WHAT YOU ARE ASKED TO DO:
Within the listing below, please show every line carrying the string "lines".

RECORDS FOR THE EXERCISE:
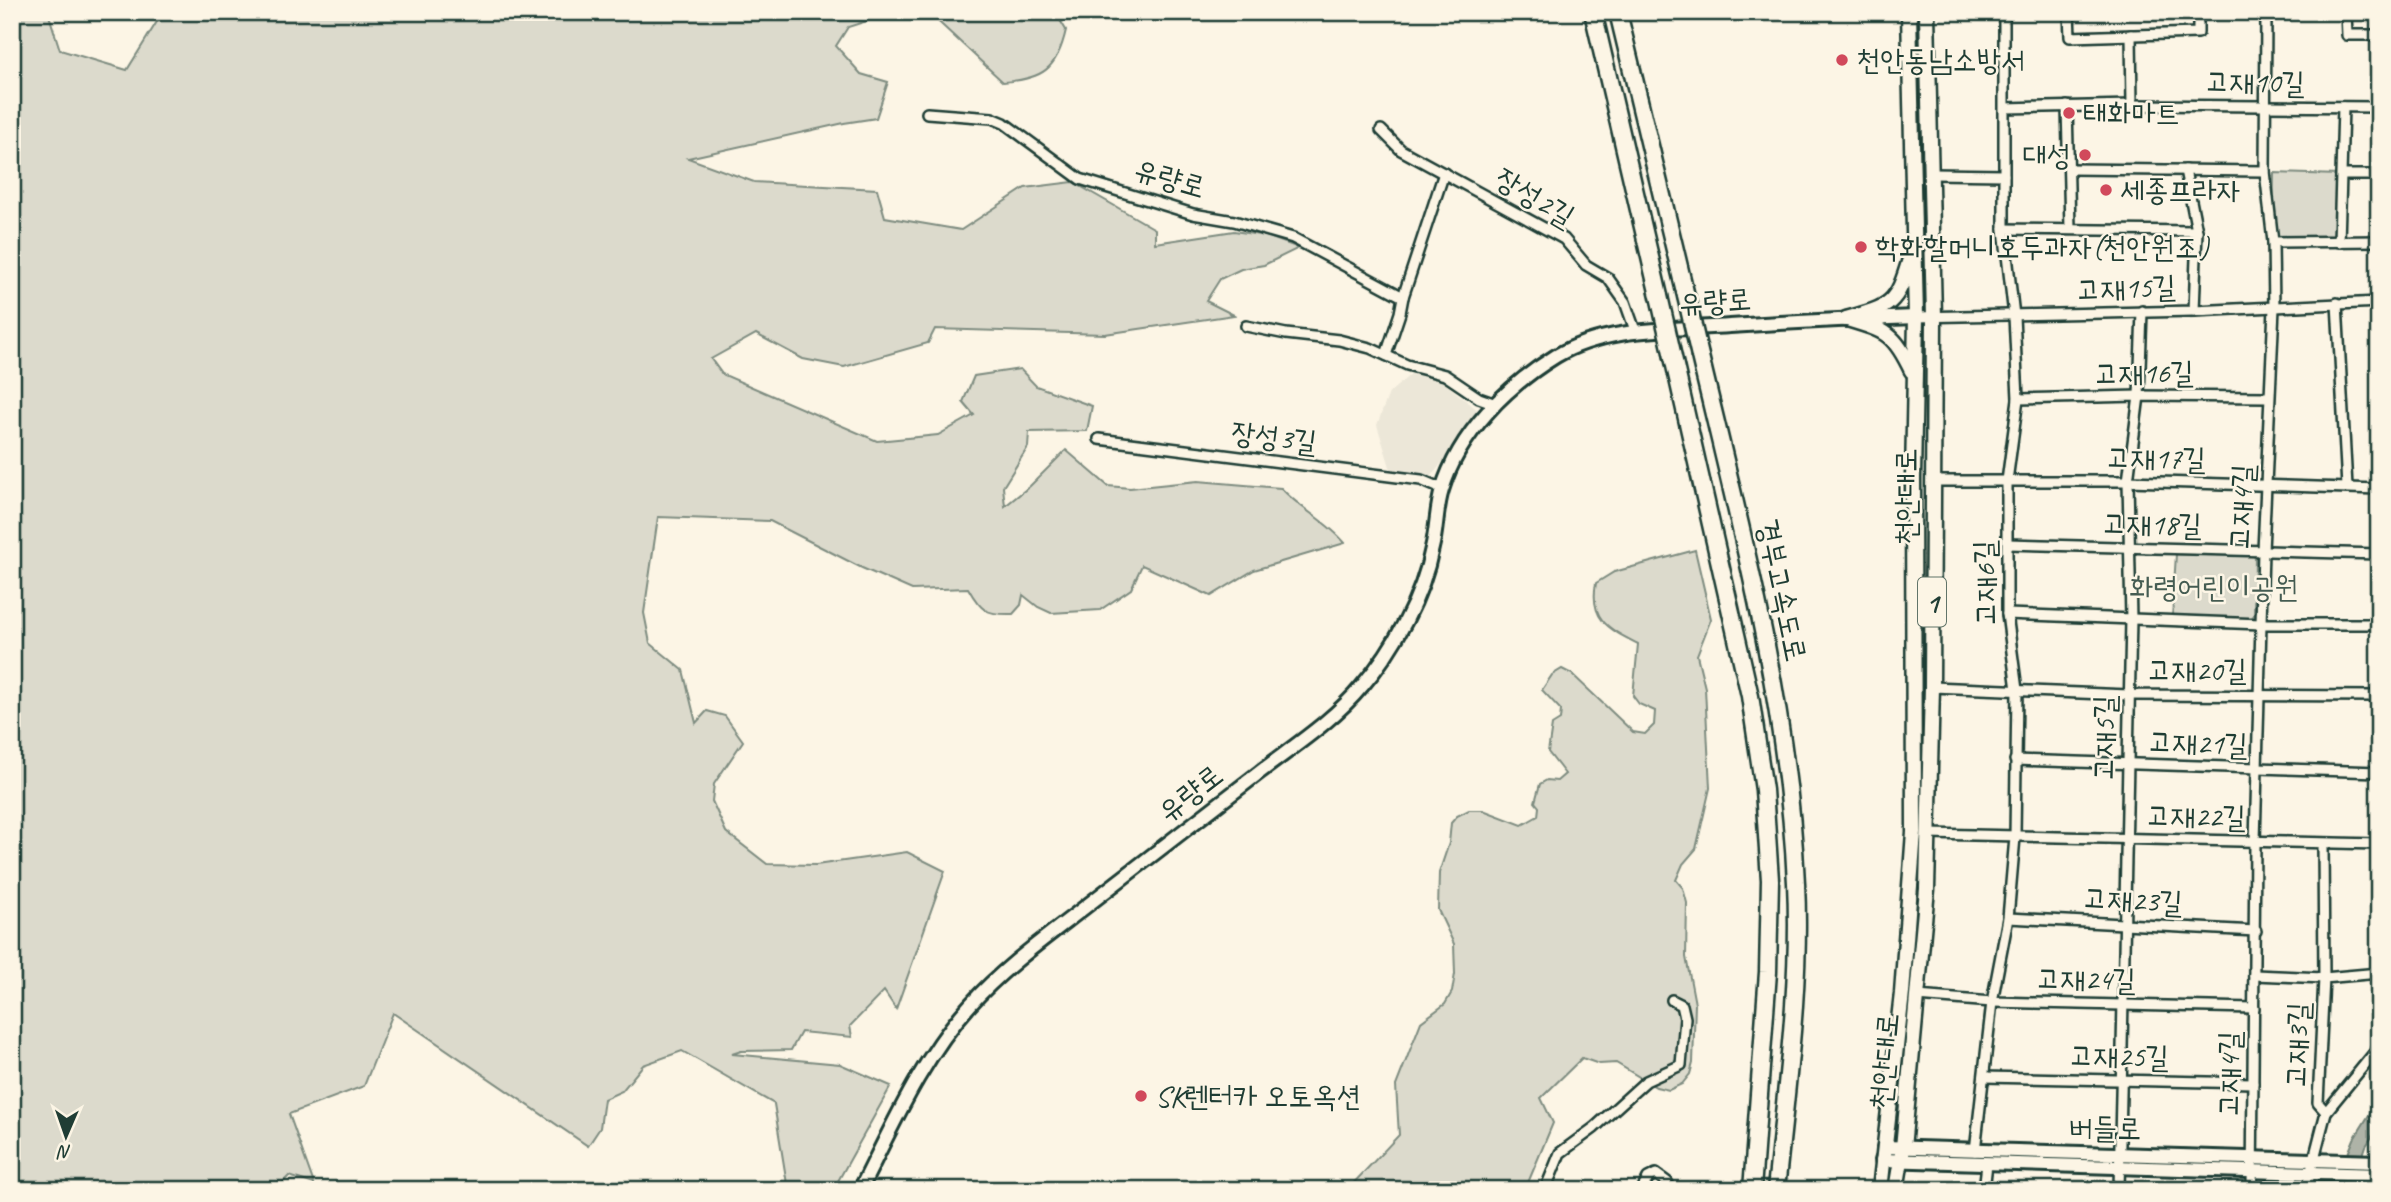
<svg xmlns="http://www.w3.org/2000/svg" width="2391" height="1202" font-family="Caveat,'Poor Story',sans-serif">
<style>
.built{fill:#ece7d8}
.green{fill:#dcdacc;stroke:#7e8c80;stroke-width:2}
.water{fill:#aeb3a7;stroke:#758479;stroke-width:2}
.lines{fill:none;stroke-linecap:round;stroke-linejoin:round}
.street-casing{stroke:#1f3d34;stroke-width:14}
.secondary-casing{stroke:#1f3d34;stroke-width:18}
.primary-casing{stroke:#1f3d34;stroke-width:19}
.highway-casing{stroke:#1f3d34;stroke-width:21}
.street{stroke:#fcf5e5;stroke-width:9}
.secondary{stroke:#fcf5e5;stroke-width:12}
.primary{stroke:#fcf5e5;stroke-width:14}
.highway{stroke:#fcf5e5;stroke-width:16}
.highway-bridge-casing{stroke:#1f3d34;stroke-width:21;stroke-linecap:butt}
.highway-bridge{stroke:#fcf5e5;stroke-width:16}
.poi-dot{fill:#d1495b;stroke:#fcf5e5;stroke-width:2.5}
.labels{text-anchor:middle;stroke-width:5;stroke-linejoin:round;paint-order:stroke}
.shield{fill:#fcf5e5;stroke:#617469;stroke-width:2}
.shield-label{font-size:28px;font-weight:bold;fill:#1f3d34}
.poi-label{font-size:30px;fill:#1f3d34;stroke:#fcf5e5;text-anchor:start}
.street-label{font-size:30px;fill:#1f3d34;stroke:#fcf5e5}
.park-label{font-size:30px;fill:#455c52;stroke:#fcf5e5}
</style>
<rect width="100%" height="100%" fill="#fcf5e5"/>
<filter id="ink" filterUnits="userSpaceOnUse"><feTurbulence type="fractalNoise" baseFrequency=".0143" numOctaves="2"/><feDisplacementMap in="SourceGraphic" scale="14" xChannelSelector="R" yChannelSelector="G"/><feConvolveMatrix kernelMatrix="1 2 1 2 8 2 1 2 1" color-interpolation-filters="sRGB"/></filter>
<g filter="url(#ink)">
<path class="built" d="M1411,374L1442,381L1480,412L1431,477L1424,474L1391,470L1377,425L1389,393Z"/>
<g class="green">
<path d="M12,12H48L60,50L127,70L163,12H895L848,27L836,46L861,74L888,82L876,118L844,123L688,158L754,182L877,189L885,217L961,230L1025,188L1073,182L1155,229V243L1234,231L1266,236L1299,248L1264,265L1241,269L1220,279L1206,301L1234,315L1105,334L935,329L928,343L844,367L803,359L756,334L711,359L722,374L877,441L938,435L974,415L963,402L974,376L1020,369L1036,386L1092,406L1087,431L1029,432L1028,447L1003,487L1005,506L1030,486L1066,450L1108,486L1130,488L1198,481L1281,488C1300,509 1327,521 1345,543L1254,570L1211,596L1142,565L1131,589L1100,610L1051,613L1038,607L1023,595L1021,605L1013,614C986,615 981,611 968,588L912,590L862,568L770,521L658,517L644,613L650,643L683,670L696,723L707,711L725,716L743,741L714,784L712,801L726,832L767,864L816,865L907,852L945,871L896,1009L884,991L850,1026L852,1037L801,1032L791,1050L741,1051L732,1054L840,1064L891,1086L833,1190H788L774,1104L682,1051L643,1065L622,1091L604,1099L600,1128L588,1146L393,1013L364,1086L289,1114L314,1184L289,1176L275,1190H12Z"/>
<path d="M928,12H1055L1066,30C1057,70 1042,79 1003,82Z"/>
<path d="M2274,173L2339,175L2336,233L2333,237H2279L2273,231Z"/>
<path d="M1695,550L1711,619L1697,655L1705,688L1710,788L1696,849L1683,864L1676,880L1683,888L1687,903L1686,957L1695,1004L1693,1063L1690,1074L1682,1084L1669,1090L1656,1087L1616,1063L1599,1064L1582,1058L1541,1098L1553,1123L1525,1190H1347L1399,1135L1396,1086L1421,1022L1445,1004L1452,992L1455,974L1454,944L1438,910L1439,873L1449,843L1451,823L1457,816L1469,810H1483L1522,825L1538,816L1539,807L1535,802L1540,784L1547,780L1557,781L1565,774L1548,752L1552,725L1560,720L1561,710L1542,690L1552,675L1562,669L1572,674L1633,732L1645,734L1654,725L1655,711L1639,704L1633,696L1638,644C1609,629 1589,620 1596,583L1614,572Z"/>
<path d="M2176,554L2251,555L2255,557L2254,615L2250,620L2172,618Z"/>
</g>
<path class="water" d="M2379,1099V1126L2366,1146L2351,1190H2333L2354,1139Z"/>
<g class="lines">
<defs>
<g id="street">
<path d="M2069,12L2070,37L2198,33V12"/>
<path d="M2346,12L2347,35H2379"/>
<path d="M2131,35L2132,105"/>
<path d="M2067,106L2070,229"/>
<path d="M2005,108L2132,105L2379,107"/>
<path d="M927,113L992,118L1004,123L1080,179L1193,214L1234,221L1293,238L1403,297L1400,313L1386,355"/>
<path d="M1381,130L1401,150L1564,239L1586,265L1608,278L1625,302L1636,333"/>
<path d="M2069,169L2265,171"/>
<path d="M2185,170L2197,231L2194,311"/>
<path d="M1932,174L2004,175"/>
<path d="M2342,175H2379"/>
<path d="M2004,229L2197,231"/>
<path d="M2273,242L2379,241"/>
<path d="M2339,242L2343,107"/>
<path d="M1403,297L1444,173"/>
<path d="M2337,303L2347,487"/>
<path d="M1916,317L2194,311L2379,302"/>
<path d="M1246,326L1286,334L1339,340L1370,348L1407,365L1445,375L1479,398L1496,404"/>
<path d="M2018,399L2139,396L2269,397"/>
<path d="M1099,439L1421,480L1442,489"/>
<path d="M1932,481H2128L2379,489"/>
<path d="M2008,544L2379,554"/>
<path d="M2007,614L2261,624H2379"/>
<path d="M1932,687L2129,695L2379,696"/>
<path d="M2015,760L2379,772"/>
<path d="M1928,834L2379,844"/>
<path d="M2323,844L2324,978L2318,1103L2326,1112"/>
<path d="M2008,918L2256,931"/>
<path d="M2254,975L2324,978L2379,973"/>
<path d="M1917,996L1992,1002L2254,1008"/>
<path d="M1984,1077L2253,1083"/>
<path d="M1975,1151L1992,1002L2008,918L2015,837L2017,690L2007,614V481L2018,399L2014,316L2004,229V12"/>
<path d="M1545,1190L1560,1153L1594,1128L1646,1081L1681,1065L1685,1018L1682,1005L1672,1000"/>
<path d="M1642,1190L1648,1178L1656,1174L1667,1182L1671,1190"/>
<path d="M1984,1190L1987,1164"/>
<path d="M2119,1190L2131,619L2128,481L2139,396L2142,311"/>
<path d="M2252,1190L2255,842L2263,551L2274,308L2273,242L2265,171L2266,12"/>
<path d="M2306,1190L2326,1112L2379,1047"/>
<path d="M2378,1190L2379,1187"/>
</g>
<g id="secondary">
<path d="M1884,1147L2379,1162"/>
<path d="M1882,1160L2379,1175"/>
<path d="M860,1190C892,1127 922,1058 970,1005C1004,967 1048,936 1089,904C1146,860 1203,816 1260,772C1294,746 1334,720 1362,686C1394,649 1423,596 1432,548C1437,529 1436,509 1442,490C1459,433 1507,386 1556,356C1606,326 1673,330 1730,326C1792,322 1854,319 1916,317"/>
</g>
<g id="primary">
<path d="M1846,319C1891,307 1897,304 1910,259"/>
<path d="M1847,319C1887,331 1894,333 1912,371"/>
<path d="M1880,1190L1902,993L1914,832L1913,478L1916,317L1909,12"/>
<path d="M1896,1190L1903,1148L1927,889L1932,687L1934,317L1927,12"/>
</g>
<g id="highway">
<path d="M1593,12L1659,296"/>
<path d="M1618,12L1686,296"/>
<path d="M1700,356C1741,529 1788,704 1796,883C1801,984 1786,1089 1776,1190"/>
<path d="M1673,357L1750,696L1764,790L1770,880L1768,972L1752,1190"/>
</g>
</defs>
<use href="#street" class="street-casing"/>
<use href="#secondary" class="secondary-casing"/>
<use href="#primary" class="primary-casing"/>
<use href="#highway" class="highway-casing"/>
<use href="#street" class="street"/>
<use href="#secondary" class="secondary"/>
<use href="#primary" class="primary"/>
<use href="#highway" class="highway"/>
<defs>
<g id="highway-bridge">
<path d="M1659,296L1673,357"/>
<path d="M1686,296L1700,356"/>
</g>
</defs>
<use href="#highway-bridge" class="highway-bridge-casing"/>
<use href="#highway-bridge" class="highway-bridge"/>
</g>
</g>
<g class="poi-dot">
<circle cx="1842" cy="60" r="7"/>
<circle cx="2069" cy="113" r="7"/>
<circle cx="2085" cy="155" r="7"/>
<circle cx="2106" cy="190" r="7"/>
<circle cx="1861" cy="247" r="7"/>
<circle cx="1141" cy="1096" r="7"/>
</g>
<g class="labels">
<rect class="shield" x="1918" y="577.5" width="28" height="49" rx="5"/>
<g class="shield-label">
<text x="1932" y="612">1</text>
</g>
<g class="poi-label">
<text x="1856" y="70">천안동남소방서</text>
<text x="2083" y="123">태화마트</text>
<text x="2071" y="165" text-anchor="end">대성</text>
<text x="2120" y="200">세종프라자</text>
<text x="1875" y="257">학화할머니호두과자(천안원조)</text>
<text x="1155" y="1106">SK렌터카 오토옥션</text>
</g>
<g class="street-label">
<text transform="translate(2255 82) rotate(1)" y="10">고재10길</text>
<text transform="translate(1170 178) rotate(16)" y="10">유량로</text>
<text transform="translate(1535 197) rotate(31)" y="10">장성2길</text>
<text transform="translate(2126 288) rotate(-2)" y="10">고재15길</text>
<text transform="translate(1715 301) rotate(-4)" y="10">유량로</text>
<text transform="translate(2144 373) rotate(-1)" y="10">고재16길</text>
<text transform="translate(1274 437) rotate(7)" y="10">장성3길</text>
<text transform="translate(2156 458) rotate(1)" y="10">고재17길</text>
<text transform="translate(1906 497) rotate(-90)" y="10">천안대로</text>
<text transform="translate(2241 507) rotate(-87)" y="10">고재4길</text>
<text transform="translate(2152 524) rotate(1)" y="10">고재18길</text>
<text transform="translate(1985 583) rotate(-91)" y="10">고재6길</text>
<text transform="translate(1782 590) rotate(78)" y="10">경부고속도로</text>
<text x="2197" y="680">고재20길</text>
<text transform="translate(2104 738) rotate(-89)" y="10">고재5길</text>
<text transform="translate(2198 743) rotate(2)" y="10">고재21길</text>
<text transform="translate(1190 793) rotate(-38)" y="10">유량로</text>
<text transform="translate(2196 816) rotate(1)" y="10">고재22길</text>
<text transform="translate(2133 900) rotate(3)" y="10">고재23길</text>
<text transform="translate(2086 979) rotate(1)" y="10">고재24길</text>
<text transform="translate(2297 1045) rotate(-88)" y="10">고재3길</text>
<text transform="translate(2119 1056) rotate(1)" y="10">고재25길</text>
<text transform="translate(1884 1061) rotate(-85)" y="10">천안대로</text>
<text transform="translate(2229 1074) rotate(-89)" y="10">고재4길</text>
<text transform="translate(2105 1128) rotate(1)" y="10">버들로</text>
</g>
<g class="park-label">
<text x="2214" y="597">화령어린이공원</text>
</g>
</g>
<rect width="2391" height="1202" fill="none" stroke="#fcf5e5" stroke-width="42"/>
<rect x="21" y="21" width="2349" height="1160" fill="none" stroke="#1f3d34" stroke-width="2.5" filter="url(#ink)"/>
<g transform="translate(66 1136) rotate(182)" stroke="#fcf5e5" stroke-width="5" paint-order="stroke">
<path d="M0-5L12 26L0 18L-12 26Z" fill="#1f3d34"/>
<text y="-10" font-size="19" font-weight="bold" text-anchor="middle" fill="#1f3d34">N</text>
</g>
</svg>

RESPONSE AREA:
.lines{fill:none;stroke-linecap:round;stroke-linejoin:round}
<g class="lines">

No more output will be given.